And today, reading the headlines, the clear light of mourning-not-mourning started. Like a warrior's readiness, the calm in the bones, softness in the joints, a grounded stance, and steel-core compassion in the eyes. "Okay. This is it. This is how it is. This is where we are. This is where we begin."

Just do it. You, reading this. You. Do It. You know what it is. You've read the books, taken the workshops, danced the spell, burned the prayers. Now. Do. It.

No government will make it law, no politician will promote it, no leader will show us the way, no teacher will guide. The changes that must happen must be done by each of us ourselves, by ourselves, you reading this, this means YOU, your LIFE, is now the vessel and the vehicle and the weapon and the caress and the water of immortality. JUST DO IT.

Do it in every moment, every word, every contact, every response, every dream. NOBODY is going to hand you the life you hoped for, the world you prayed for, the government you redesigned during your last sex act. Instead, YOU ARE GOING TO LIVE IT IN YOUR OWN LIFE EVERYDAY. That's the requirement from now on. Just. Do. It.

Technique #1: Play it like a game, a game of relaxed precision, where the Zone is everywhere and the Goal is nowhere. Allow everything to be fun, even the dark stuff --hell, especially the dark stuff.

Technique #2: Tell the truth, and call bullshit on what feels like bullshit. Gather your facts. Smile gently when you deliver your truth. Be at play.

Remember, the past has disappeared. There is no future but what you create in each moment. If you've been waiting for Christ to come, download that Christ-ness into your body and your life right now, and live it. No big deal. Empower everyone you meet to do the same.

Because this is where we are, this is where we begin, and there are no politicians to make laws creating a transformed world.

We are now required to Just Do It.

-Joy Shayne Laughter

*

Yesterday, I decided to wallow. Even though it made me feel guilty to bring myself to that level. I ate a lot of junk food (including Mcdonalds!). I listened to NPR all day long at work--taking in both the concession speech and forcing myself to listen to Bush's "acceptance" as an act of compassion. I went home and rented Jackass--an incredibly stupid, incredibly funny movie--and watched it while I ate more junk food.

I didn't meditate. I didn't write. I tuned out.

Today I woke up and set my intention for the day: to have a light touch with myself, with others, with everything. Today, I got back to my meditation cushion. Today I am letting the seed of yesterday's mourning slowly flower into something else, something ALIVE, something that is not yet born. Which isn't to say I still won't feel pain and disappointment or eat junk food from time to time. I realize now that the fact that I just can't understand those who voted for Bush is based in a fundamental misunderstanding in what it is I believe this society should be. So, it's time to get back to that--define it, narrow it down, and hopefully, be better able to convey it in another 4 years, when--how lucky is this--we get another chance!

-Bethany Mattone

*

Once a couple years ago I was wailing to my best friend over the panic that set in after I'd had the courage to flirt with a certain guy, back when I still believed in things like "out of my league." My friend meant to respond, "There's no harm in flirting," but what she actually said was, "There's no flarm in hurting."

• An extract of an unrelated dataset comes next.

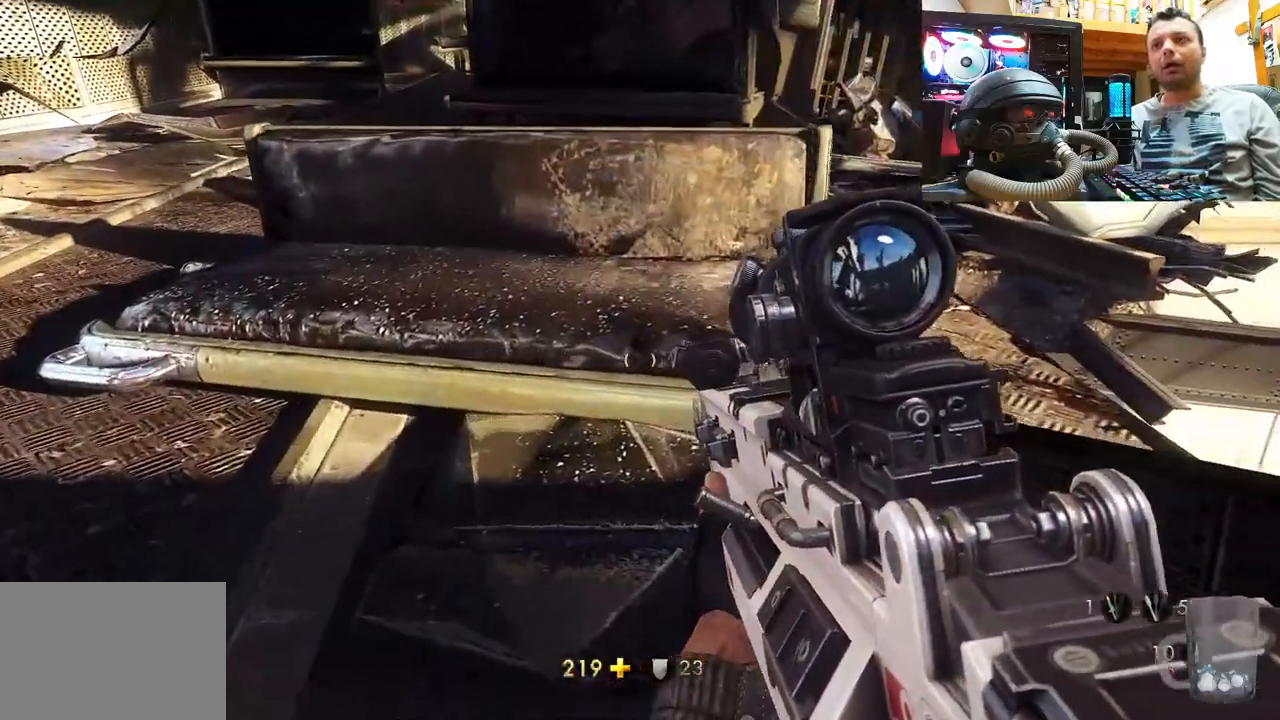
{"buttons": [], "left_stick": "up", "right_stick": "center", "events": [[183, "right_stick", "left"], [350, "left_stick", "up"], [467, "right_stick", "center"]]}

I've had that phrase sitting on my desk ever since, until the glue on the post-it note has lost all its stickiness to dust and dirt and crumbs, trying to figure out what that phrase could mean. I knew it meant something, I just didn't know what.

In the last couple of days, I've figured out what flarm is. Flarm is everything your brain says before it's the right time to say it. Flarm is everything your brain does that isn't real: manufactured imaginary conversations, assumptions made on scant evidence, fortune telling without including the possibility of good fortune as well as bad, foreseeing that isn't foreseeing at all but your own thick inner wall-like veil erected against the world.

Flarm is the replay of events in a distorted way, dwelling on every if only, if only. Flarm is the angry refusal to keep breathing and the arrogance to conclude that soon there will be nothing good left in the world. Flarm is the automatic assumption of permanent failure, perversely driving us to be even more comfortable with the prediction of a future of permanent destruction, instead of our true future: the complex twists of good and bad that the world has always been and always will be. Flarm can also be composed of hope, because hope before its time is just another method to torture yourself. Making plans before your instincts are ready to vet them, no matter how good your intentions are, is just another cruel offence.

So in these days when my inner clock and compass are whirling around at a sickening pace, I am being careful to watch my thoughts and every time I veer in any of those directions, I yell FLARM! and veer off.

What does that leave me with? Real hurt, physical pain right down my center line, pain that makes me cry, that makes me want any kind of anaesthetic, anything from TV to drugs to cheap sex, that makes every previously normal action I take seem like a lie.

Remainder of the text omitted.